Much like this series of paintings, her videos record everyday affairs: she scrapes wallpaper from the dining room in her family home, finishes a grilled cheese sandwich, plays a game of chess alone in her studio. They are short, observational bursts of edited footage showing the artist as she maintains her life, in all of its aspects. Hackett’s blog Process, which dates back to 2005, works in much same way. As the title suggests, she blogs about her work, but her process is just as much about living — books she’s reading, thoughts she’s having, and the little surprises of daily life.

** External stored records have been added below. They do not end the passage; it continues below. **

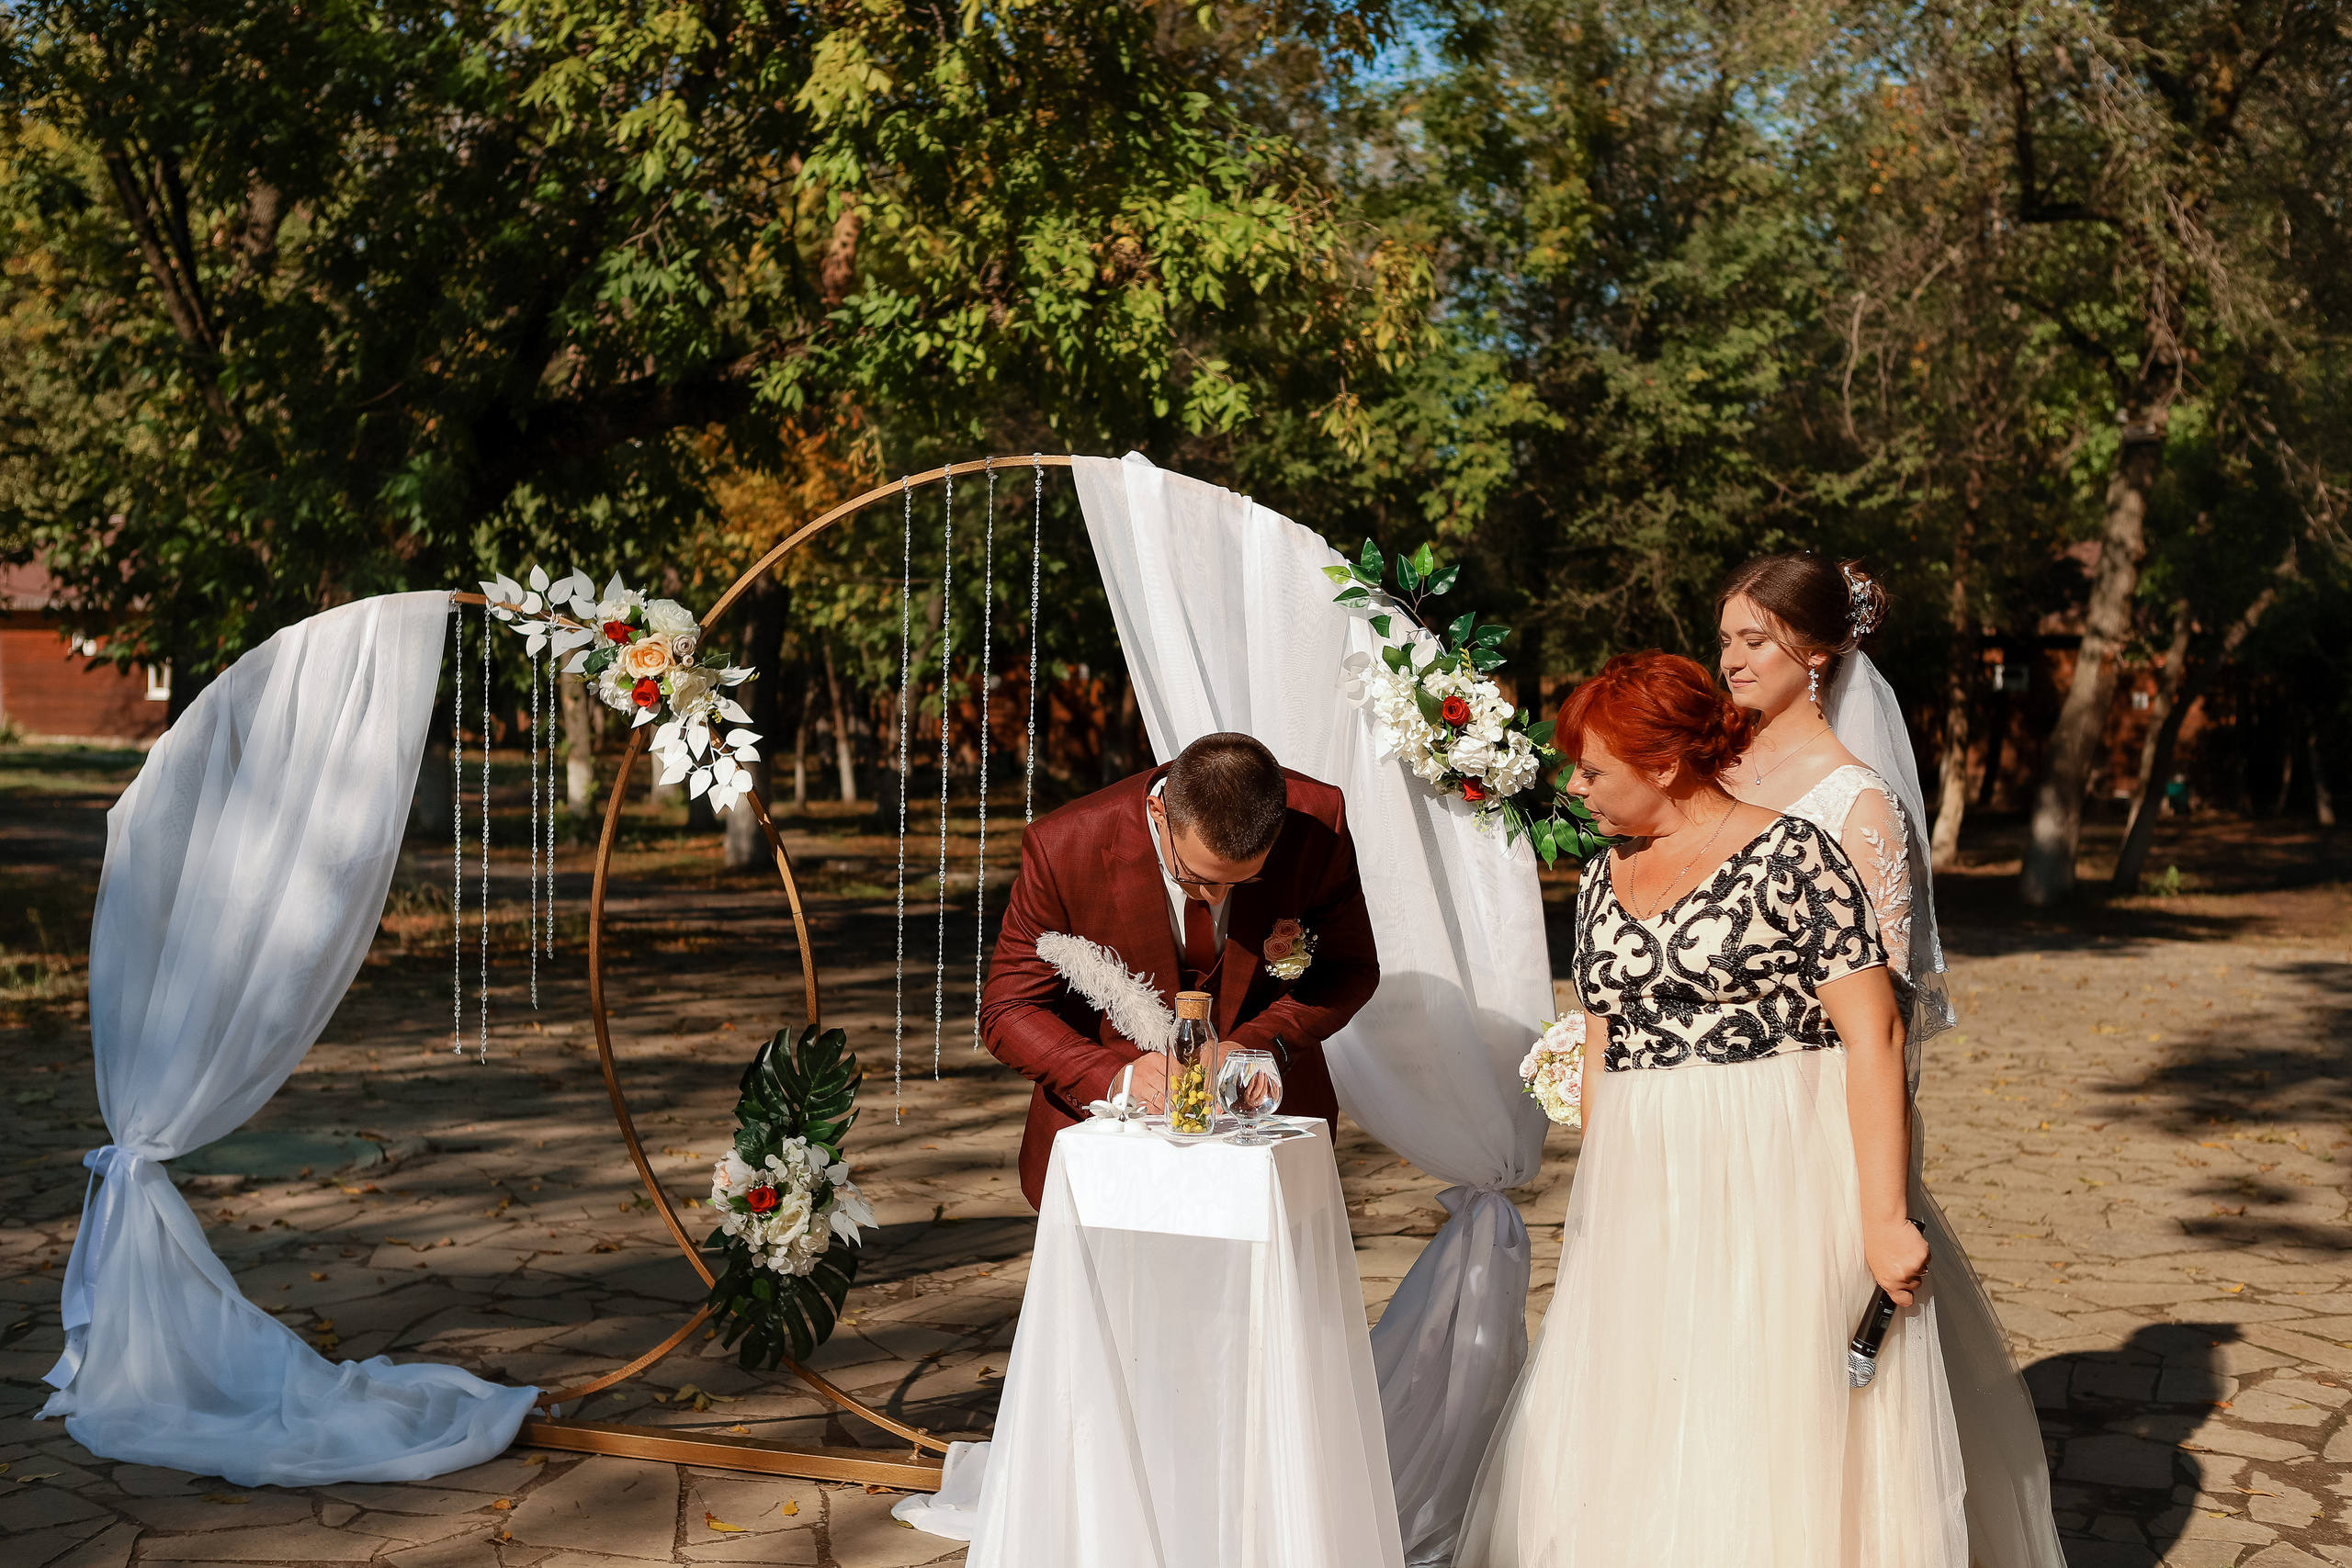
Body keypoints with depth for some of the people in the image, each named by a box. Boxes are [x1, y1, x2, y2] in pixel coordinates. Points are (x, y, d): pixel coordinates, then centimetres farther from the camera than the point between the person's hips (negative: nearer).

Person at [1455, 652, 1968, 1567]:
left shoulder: (1792, 857, -8)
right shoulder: (1603, 881, 12)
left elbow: (1873, 1035, -13)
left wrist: (1883, 1217, -17)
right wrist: (1596, 1209, 14)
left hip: (1778, 1188, -6)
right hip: (1644, 1203, 6)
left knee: (1770, 1441, 0)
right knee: (1629, 1446, 7)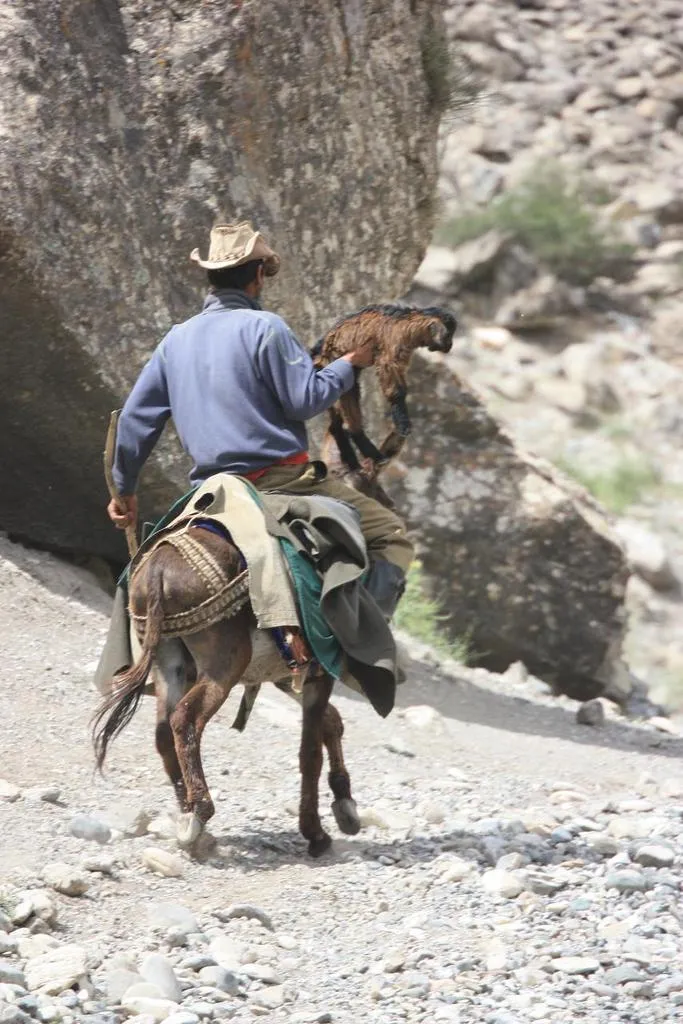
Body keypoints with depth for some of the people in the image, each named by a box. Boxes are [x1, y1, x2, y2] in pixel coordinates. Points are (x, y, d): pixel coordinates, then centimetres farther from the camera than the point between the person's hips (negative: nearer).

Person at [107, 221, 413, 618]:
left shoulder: (177, 340, 13)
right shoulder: (263, 327, -8)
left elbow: (136, 417, 17)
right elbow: (305, 401, -13)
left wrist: (124, 489, 27)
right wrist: (348, 365, 3)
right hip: (281, 478, -6)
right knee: (390, 534, -1)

Throughout her work, she looks for the places where the processes of art-making and living overlap — the physical spaces and the emotional ones. Since Hackett’s studio is also her home, she herself is mirrored in her personal effects. We are reminded that laboring in a place for an extended period of time changes the place. The Repair Project brings the labor of art making to bear on our understanding of the artist. She’s been preparing for the project for months, amassing a mend pile from friends and neighbors. The project asks us to question the use-value of a garment that’s been worn so well that it needs mending. In turn, we consider the value of the person doing the mending, in this case, the artist.

It’s a twin inquiry into artist’s labor and women’s work, with a critique on consumerism to boot. The beauty of Hackett’s paintings is that they appear effortless, so we fail to realize the intense physical labor of her art making. Because her paintings and video are about the home, we are reminded of other unseen labor: the unpaid, undervalued domestic work usually completed by women. Like domestic work, mending is supposed to go unseen. Instead, Hackett accentuates the imperfections in the clothes, drawing attention to the task itself in a way that asks us to consider the life of the object. It is so easy to throw away a garment and get another on the sale rack. But through mending, we honor the garment, the hands that made it, and the labor we enacted to purchase it, and we’re better stewards to our environment.

Hackett’s somewhat threadbare work clothes are evidence of her labor, and her unique mends acknowledge the original labor of the garments’ creation. The delight of “The Repair Project” is in realizing that Hackett’s life is a practice in itself. And why can’t ours be as well?